I stopped consuming content focused on optimization and naturally started gravitating toward very different things. I started rereading books I'd read as a teenager—humanistic psychology, philosophical books, psychological books from the era that was pre-optimization, pre-hustle culture. It was more about what humans are about. We cannot download a program. We cannot simply get a new operating system into our heads; it's not how we work.
I discovered Joseph Campbell and the hero's journey, myths, the power of stories.
I leaned into narrative coaching and more embodied approaches.
And THAT is deeply human.
For many years, it was all about my head. I could meditate with an app and consider myself spiritual in the sense that I was introspective. But it wasn't easy to give up that kind of thinking, to embrace this more natural state because it was unnerving. It wasn't clear; there was no scaffolding.
All of a sudden, it wasn't about setting goals better but about trusting myself, leaning into things, embracing the not knowing, and other uncomfortable things. Leaning into discomfort instead of trying to eradicate it.
That's when things started to change.
The Art of Stopping
Funny enough, it wasn't so much about starting things. Yes, I've started a lot of things, but in many cases, it was more about stopping things.
Navigating this liminal space is just as much about learning as it is about unlearning. One of the hardest parts is unlearning things.

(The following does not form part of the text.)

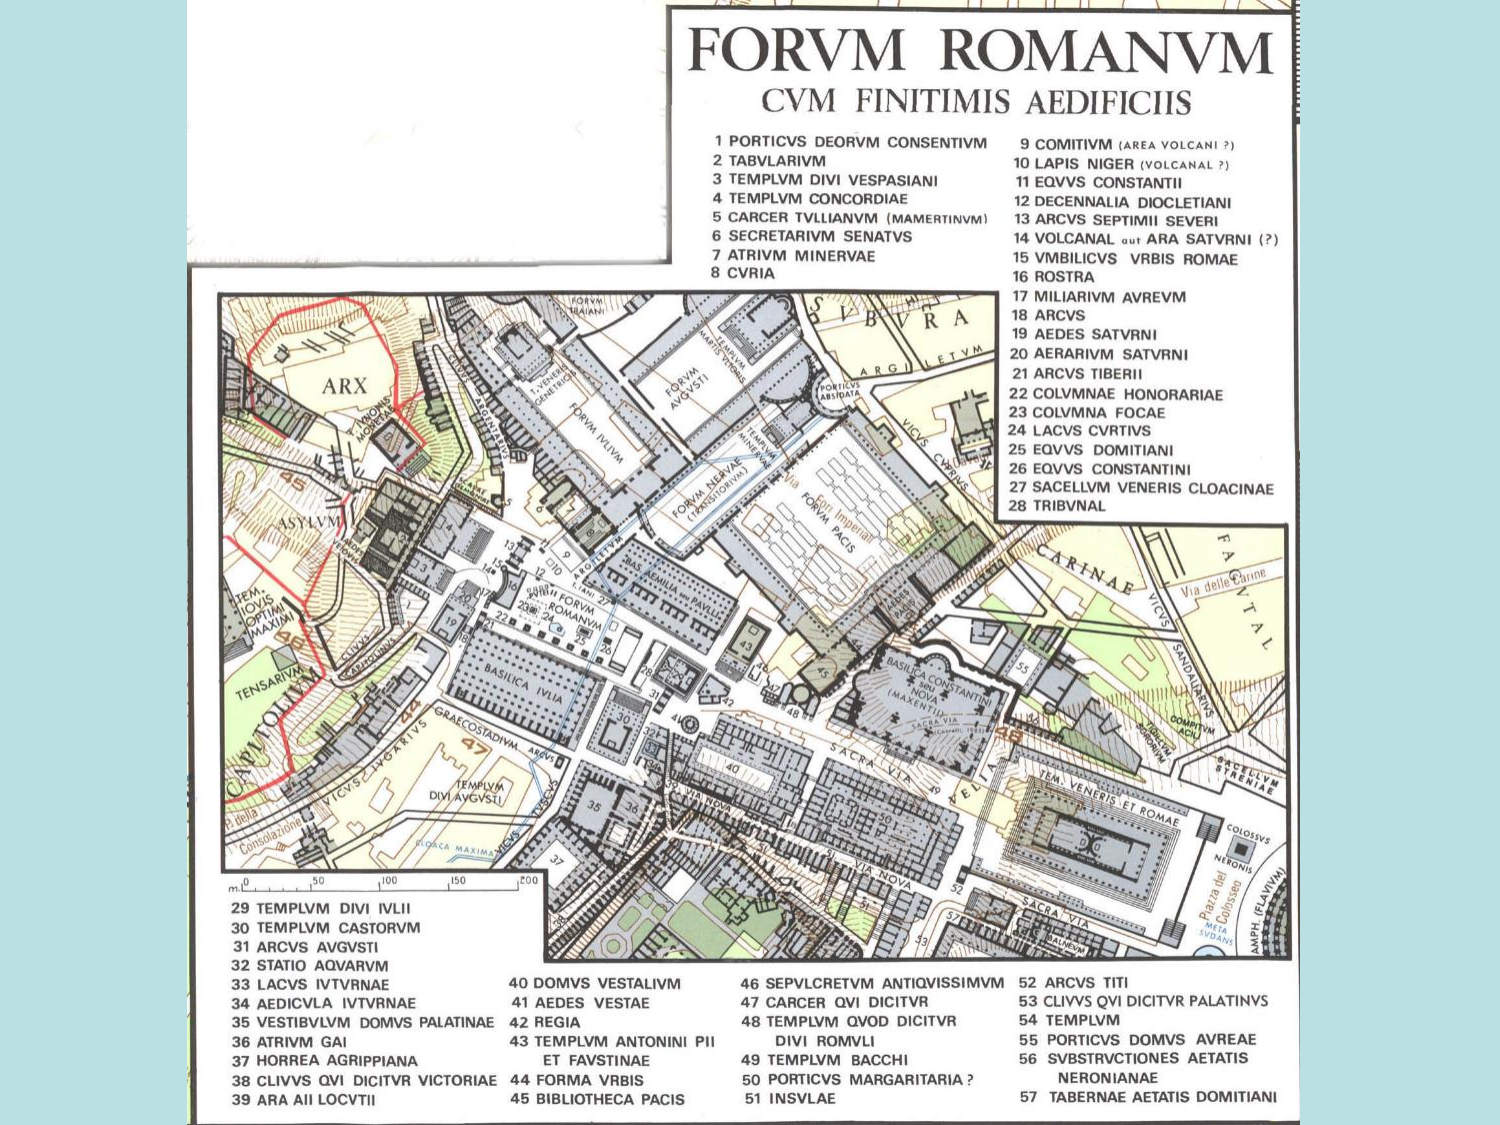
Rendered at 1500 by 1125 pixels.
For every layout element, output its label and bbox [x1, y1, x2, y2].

picture [187, 0, 1301, 1125]
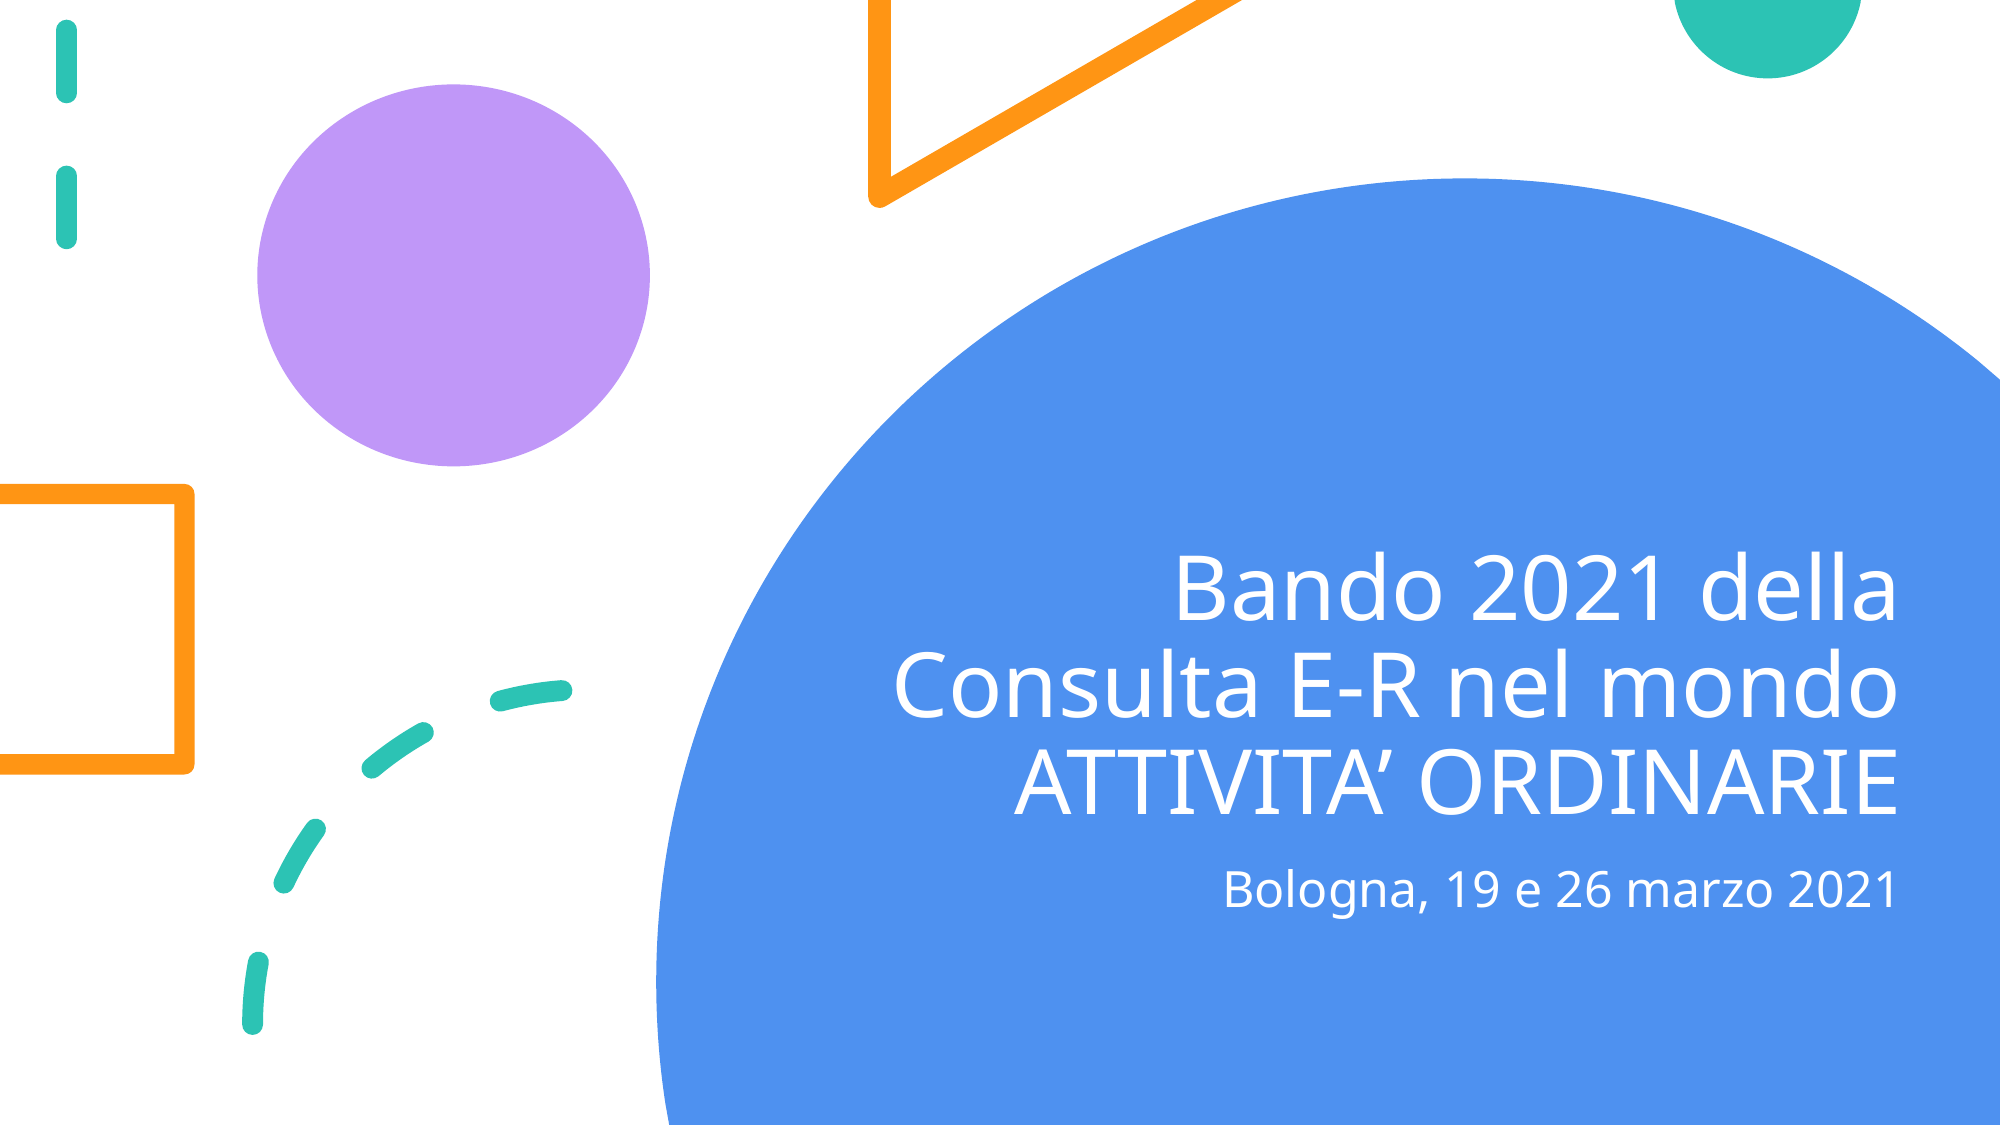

Now I see human change and the whole transformation process in a very different way. First of all, it's totally natural. A lot of what we're experiencing is natural and necessary, and it's there for a reason—but our world doesn't like it. Our CVs don't like it. It's this shameful, humbling thing we're trying to tuck away and never really talk about.
Since we're not technology, not computers that can just upload and download stuff, change our software—it's different. It's around stories, it's about beliefs, and our hardware (our mental bandwidth, attention, biology) is very different. We have different needs. We're more like creating a garden than furnishing an apartment.
Don’t Go Alone
It's so much easier and so much more fun when we do it with other people because then it's not a problem—it's an adventure, it's a journey.
Any good adventure needs good company. We swap stories, and all of a sudden, it turns out we're not that different even though our stories are wildly different.
Usually, we try to rush the whole process to just get there and be over with it and resume our normal state of knowing what the hell we're trying to do. I've noticed that the more we rush it, the longer it takes.
But when we see it as part of being human, when we have good company along the way, when we stop pathologizing the mess and start seeing it as the garden we're tending—that changes everything.
This phase, this transition, will often take longer and be harder than we expect—in different ways for each of us. It will stretch us, it will humble us, but if we do it "right," it will also make us grow a lot. Not without some growing pains, though.
The path is long, and it's supposed to be. The liminal space isn't a problem to solve; it's a place to inhabit with grace, curiosity, and good company.